Türkiye'nin bu süreç sonunda gerçekleşecek üyeliği, AB'ye de her alanda dinamizm katacak; ekonomi, enerji, dış politika ve güvenlik gibi alanlarda sağlayacağı yeni açılımlarla AB’ye uluslararası alanda şüphesiz daha belirgin ve ağırlıklı bir konum kazandıracaktır. Ülkemizin katılım sürecinin başarıyla sonuçlanması, AB’nin gelecekteki rolü ve temsil ettiği değerlerin daha geniş coğrafyalarda kabul görmesi yönünden de eşsiz bir fırsat sunmaktadır.

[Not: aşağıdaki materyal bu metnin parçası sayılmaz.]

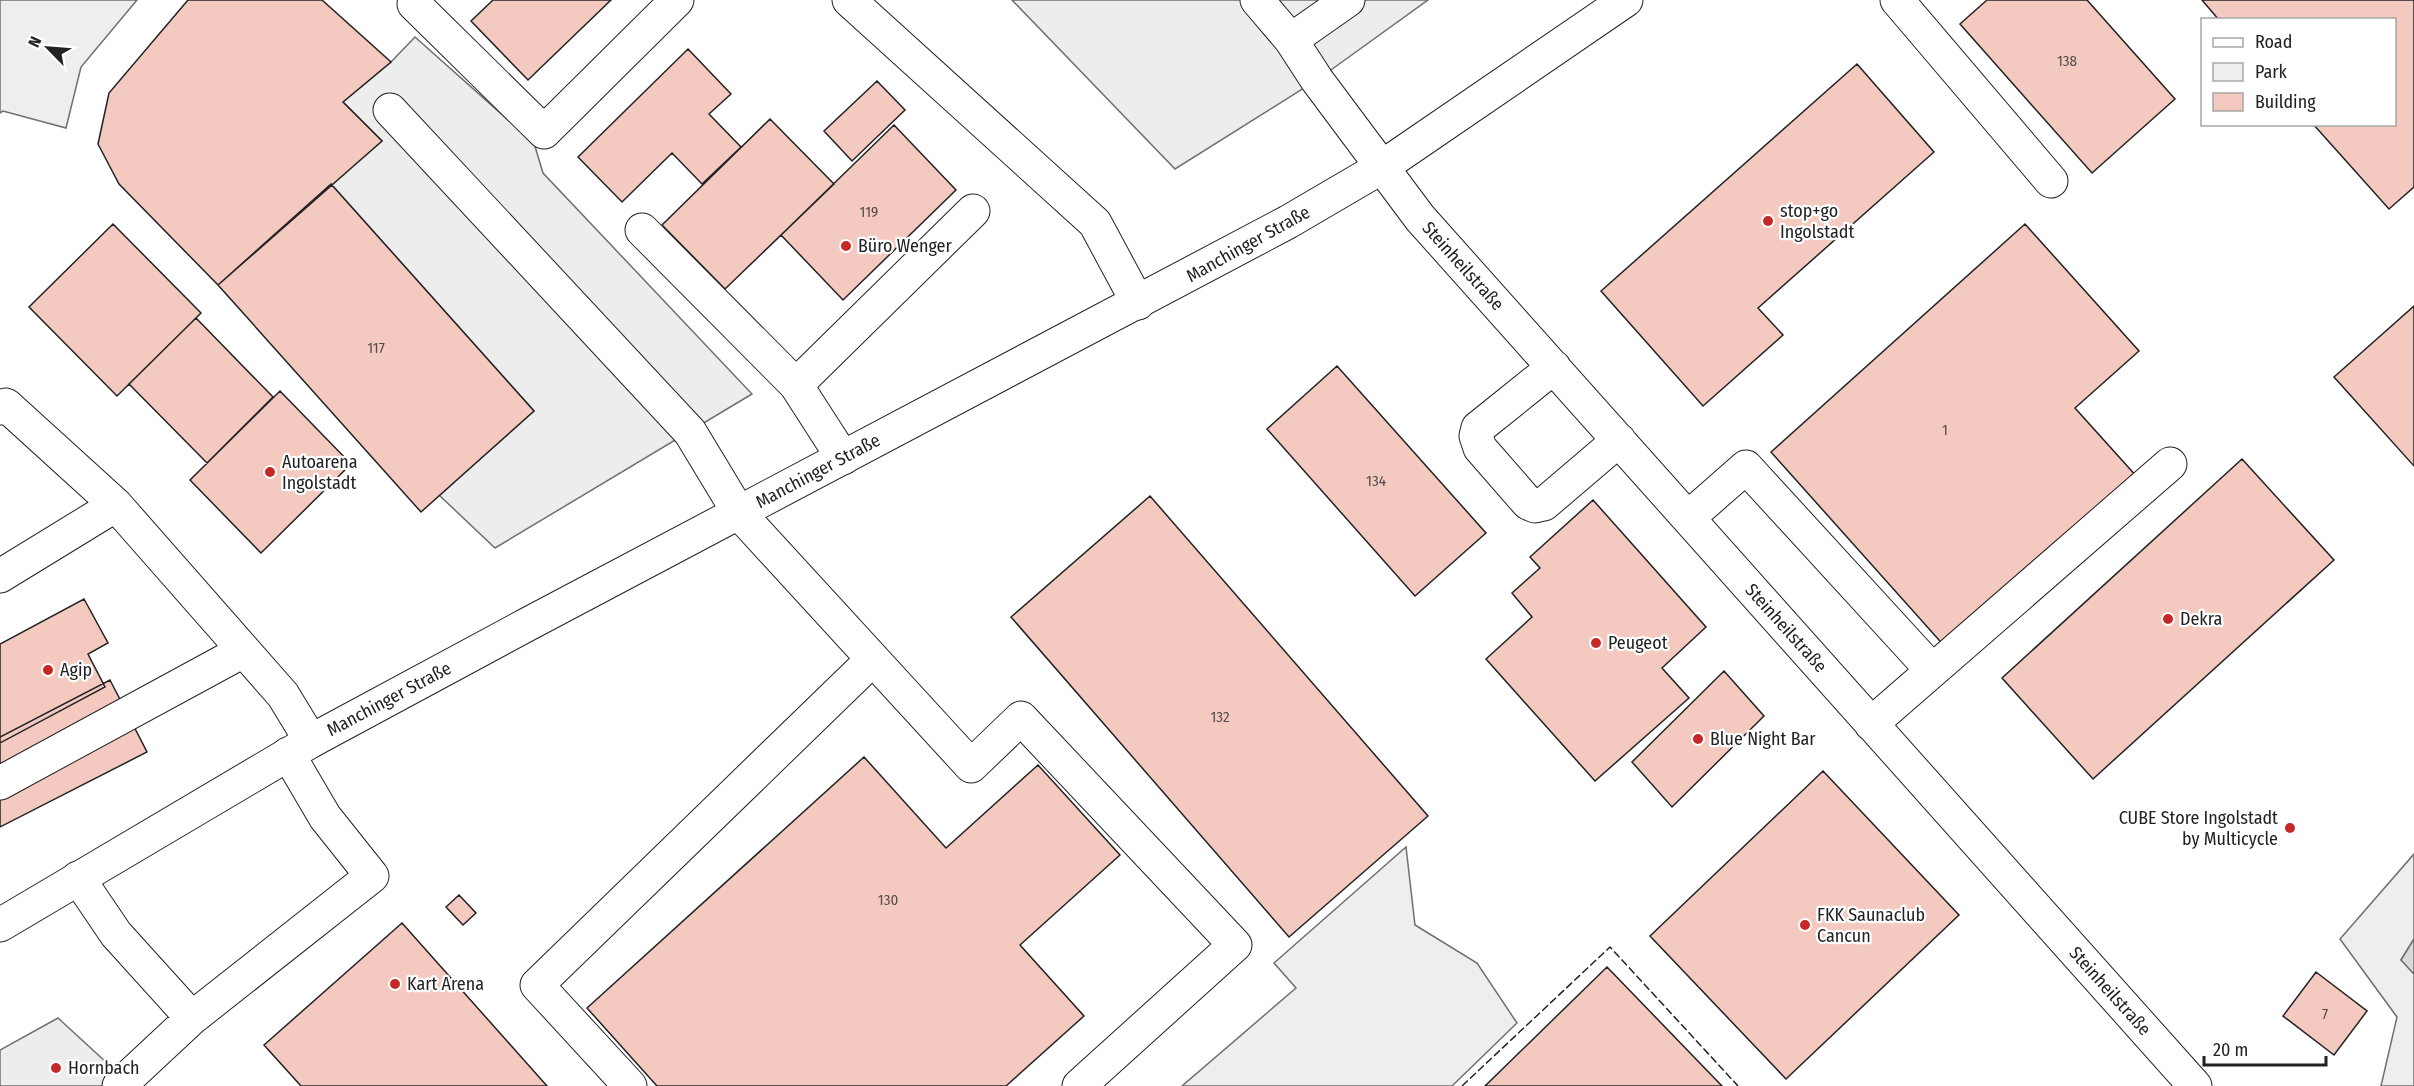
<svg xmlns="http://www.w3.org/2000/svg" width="2414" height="1086" viewBox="0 0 2414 1086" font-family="'Fira Sans Condensed',sans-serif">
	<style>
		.green { fill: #eee; stroke: #6f6f6f; stroke-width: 1.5 }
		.parking { fill: #ededed; stroke: #6f6f6f; stroke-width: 1.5 }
		.water { fill: #d9d9d9; stroke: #6f6f6f; stroke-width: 1.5 }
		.building { fill: #f3c9c0; stroke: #222; stroke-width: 1.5 }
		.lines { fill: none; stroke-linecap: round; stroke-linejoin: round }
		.minor-casing { stroke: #222; stroke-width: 35 }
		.major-casing { stroke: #222; stroke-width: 35 }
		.minor { stroke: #fff; stroke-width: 33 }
		.major { stroke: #fff; stroke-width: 33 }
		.fence { stroke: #222; stroke-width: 1.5; stroke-dasharray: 8 3; stroke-linecap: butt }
		.poi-dot { fill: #c62828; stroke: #fff; stroke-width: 2 }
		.labels { text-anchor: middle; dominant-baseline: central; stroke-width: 4.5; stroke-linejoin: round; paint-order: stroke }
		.number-label { font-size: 15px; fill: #564c4a }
		.poi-label { font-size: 18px; fill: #222; stroke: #fff; text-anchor: start }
		.street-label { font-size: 18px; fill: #222; stroke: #fff }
	</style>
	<rect width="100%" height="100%" fill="#fff"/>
	<path class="green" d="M 0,0 L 137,0 L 81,67 L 66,128 L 3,111 L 0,113 Z
		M 1406,847 L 1415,925 L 1477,963 L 1517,1023 L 1452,1086 L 1182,1086 L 1296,988 L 1274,963 Z
		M 2414,854 L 2414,939 L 2401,960 L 2414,974 L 2414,1086 L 2381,1086 L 2397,1017 L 2340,939 Z"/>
	<path class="parking" d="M 1012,0 L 1428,0 L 1317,80 L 1175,169 Z
		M 415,37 L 534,143 L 543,173 L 752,394 L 495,548 L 439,495 L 534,411 L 331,184 L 382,141 L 343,102 L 391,62 Z
		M 58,1018 L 132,1086 L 0,1086 L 0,1050 Z"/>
	<path class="water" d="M 2414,939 L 2414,974 L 2401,960 Z"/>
	<path class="building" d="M 188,0 L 322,0 L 391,62 L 343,102 L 382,141 L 218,285 L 119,184 L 98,144 L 109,93 Z
		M 493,0 L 611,0 L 528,80 L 471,21 Z
		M 1987,0 L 2087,0 L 2175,99 L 2092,173 L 1960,24 Z
		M 2202,0 L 2414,0 L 2414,187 L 2389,209 L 2313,124 L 2394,124 L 2394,20 L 2219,20 Z
		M 688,49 L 731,94 L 709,114 L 741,147 L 702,184 L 672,153 L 622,202 L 578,157 Z
		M 1857,64 L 1934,152 L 1758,308 L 1783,335 L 1703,406 L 1601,291 Z
		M 877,81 L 905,110 L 852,161 L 824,131 Z
		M 770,119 L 834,184 L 725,289 L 662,225 Z
		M 894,125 L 956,190 L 843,300 L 781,235 Z
		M 331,184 L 534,411 L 421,512 L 218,285 Z
		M 113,224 L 201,313 L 117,396 L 29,307 Z
		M 2025,224 L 2139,351 L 2075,408 L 2138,478 L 1947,649 L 1771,452 Z
		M 2414,306 L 2414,466 L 2334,377 Z
		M 196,318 L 273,397 L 207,463 L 129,384 Z
		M 1337,366 L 1486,533 L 1415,596 L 1267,429 Z
		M 280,391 L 351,464 L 261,553 L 190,480 Z
		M 2242,459 L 2334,560 L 2093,779 L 2002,678 Z
		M 1150,496 L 1428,816 L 1289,937 L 1011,617 Z
		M 1593,500 L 1706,627 L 1662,668 L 1689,698 L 1595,781 L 1486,659 L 1532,617 L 1512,593 L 1540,568 L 1530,557 Z
		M 84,599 L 108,643 L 88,654 L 105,687 L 0,743 L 0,644 Z
		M 1724,671 L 1764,716 L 1672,807 L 1632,762 Z
		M 110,680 L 147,752 L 0,827 L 0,737 Z
		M 864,757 L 946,848 L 1038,765 L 1120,855 L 1020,945 L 1084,1016 L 1006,1086 L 657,1086 L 587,1008 Z
		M 1823,771 L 1959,915 L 1786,1079 L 1650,936 Z
		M 459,895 L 476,913 L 463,925 L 446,907 Z
		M 402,923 L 547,1086 L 301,1086 L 264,1045 Z
		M 1607,967 L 1722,1086 L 1485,1086 Z
		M 2316,972 L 2367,1011 L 2334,1055 L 2283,1016 Z"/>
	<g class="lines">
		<g class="minor-casing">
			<path id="minor" d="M 849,0 L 1095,223 L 1138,303
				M 1257,0 L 1291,40 L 1317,80 L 1420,218 L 2195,1086
				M 1897,0 L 2051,181
				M 414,4 L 544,132 L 677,0
				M 1291,40 L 1348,0
				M 390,110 L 690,432 L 739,513 L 971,766 L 1021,718 L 1235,945 L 1079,1086
				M 642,230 L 796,385
				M 1554,367 L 1478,428 L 1476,436 L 1480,448 L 1528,503 L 1535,506 L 1544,504 L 1619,440
				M 0,408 L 6,405 L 116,505 L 283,695 L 311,741
				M 843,458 L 796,385 L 973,211
				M 1688,518 L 1746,467 L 1932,670
				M 0,576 L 116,505
				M 1871,724 L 2170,464
				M 0,783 L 243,651
				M 78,878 L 116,934 L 192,1018 L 372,876 L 325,817 L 288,754
				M 119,1086 L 192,1018
				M 630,1086 L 537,985 L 873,659"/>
		</g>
		<g class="major-casing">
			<path id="major" d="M 0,925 L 311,741 L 530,623 L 1288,222 L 1382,167 L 1626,0"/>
		</g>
		<use href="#minor" class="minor"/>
		<use href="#major" class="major"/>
		<path class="fence" d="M 1462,1086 L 1610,947 L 1738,1086"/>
	</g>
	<g class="poi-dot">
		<circle cx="1768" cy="221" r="6"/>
		<circle cx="846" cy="246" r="6"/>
		<circle cx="270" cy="472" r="6"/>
		<circle cx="2168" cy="619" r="6"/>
		<circle cx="1596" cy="643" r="6"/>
		<circle cx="48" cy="670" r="6"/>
		<circle cx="1698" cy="739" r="6"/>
		<circle cx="2290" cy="828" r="6"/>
		<circle cx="1805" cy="925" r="6"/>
		<circle cx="395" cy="984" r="6"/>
		<circle cx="56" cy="1068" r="6"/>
	</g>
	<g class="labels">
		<g class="number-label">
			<text x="2067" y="61">138</text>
			<text x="869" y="212">119</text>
			<text x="376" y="348">117</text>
			<text x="1945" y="430">1</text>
			<text x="1376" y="481">134</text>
			<text x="1220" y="717">132</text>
			<text x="888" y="900">130</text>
			<text x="2325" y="1014">7</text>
		</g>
		<g class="poi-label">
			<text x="1780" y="211">stop+go<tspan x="1780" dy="21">Ingolstadt</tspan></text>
			<text x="858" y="246">Büro Wenger</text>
			<text x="282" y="462">Autoarena<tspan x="282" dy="21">Ingolstadt</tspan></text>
			<text x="2180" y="619">Dekra</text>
			<text x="1608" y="643">Peugeot</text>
			<text x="60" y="670">Agip</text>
			<text x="1710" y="739">Blue Night Bar</text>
			<text x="2278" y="818" text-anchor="end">CUBE Store Ingolstadt<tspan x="2278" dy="21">by Multicycle</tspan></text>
			<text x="1817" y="915">FKK Saunaclub<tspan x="1817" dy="21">Cancun</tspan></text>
			<text x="407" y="984">Kart Arena</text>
			<text x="68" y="1068">Hornbach</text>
		</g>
		<g class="street-label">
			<text transform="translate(1248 244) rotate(-29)">Manchinger Straße</text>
			<text transform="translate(1463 266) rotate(48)">Steinheilstraße</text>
			<text transform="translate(818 471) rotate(-28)">Manchinger Straße</text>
			<text transform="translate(1786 628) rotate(48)">Steinheilstraße</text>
			<text transform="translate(389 699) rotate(-28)">Manchinger Straße</text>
			<text transform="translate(2110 991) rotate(48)">Steinheilstraße</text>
		</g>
	</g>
	<rect x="2201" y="18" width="195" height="108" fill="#ffffff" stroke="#a7a7a7" stroke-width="1.5"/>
	<rect x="2213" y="38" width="30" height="9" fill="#ffffff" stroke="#a7a7a7" stroke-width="1.5"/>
	<text x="2255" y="48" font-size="18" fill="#222222">Road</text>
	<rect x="2213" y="63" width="30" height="18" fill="#eeeeee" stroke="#a7a7a7" stroke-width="1.5"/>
	<text x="2255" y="78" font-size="18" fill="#222222">Park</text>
	<rect x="2213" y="93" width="30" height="18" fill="#f3c9c0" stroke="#a7a7a7" stroke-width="1.5"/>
	<text x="2255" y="108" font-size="18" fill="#222222">Building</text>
	<g transform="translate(48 48) rotate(295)" stroke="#ffffff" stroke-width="4.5" paint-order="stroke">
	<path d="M0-4.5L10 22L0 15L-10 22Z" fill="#222222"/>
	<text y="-9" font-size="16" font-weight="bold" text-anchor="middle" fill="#222222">N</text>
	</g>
	<path d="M2204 1056v9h122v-9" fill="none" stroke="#222222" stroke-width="3"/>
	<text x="2213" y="1056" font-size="18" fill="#222222" stroke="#ffffff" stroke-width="4.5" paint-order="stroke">20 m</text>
</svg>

Son yıllarda bilhassa ekonomik krizi bahane ederek, yabancı düşmanlığı, ırkçılık ve İslamofobiden beslenen aşırı akımlar, öncelikle Avrupa’nın kendi değerlerine yönelik bir tehdittir. Bu tehdidin AB’nin daha fazla içine kapanmasına neden olacak ve öncülüğünü yaptığı evrensel değerlere halel getirecek şekilde zemin kazanmasının engellenmesi, samimi temennimdir.

Bir süredir Avrupa kıtasını etkisi altına alan ekonomik ve sosyal güçlüklerle mücadele yönünde sergilenen kurumsal gayretler, Avrupa’nın içine kapanmadan, açık bir vizyonla yoluna devam etmesinin önemini bir kez daha hiçbir tereddüde yer bırakmayacak şekilde ortaya koymuştur. Avrupa’nın her alanda dışa açık bir görüntü sergilemesi, yüzyıllardır dünyaya örnek teşkil eden toplumsal dokusu zedelenmeden daha da güçlenmesi bakımından da elzemdir.

Bu düşüncelerle, başta vatandaşlarımız olmak üzere, bütün Avrupalıların 9 Mayıs Avrupa Günü’nü içtenlikle kutluyorum.”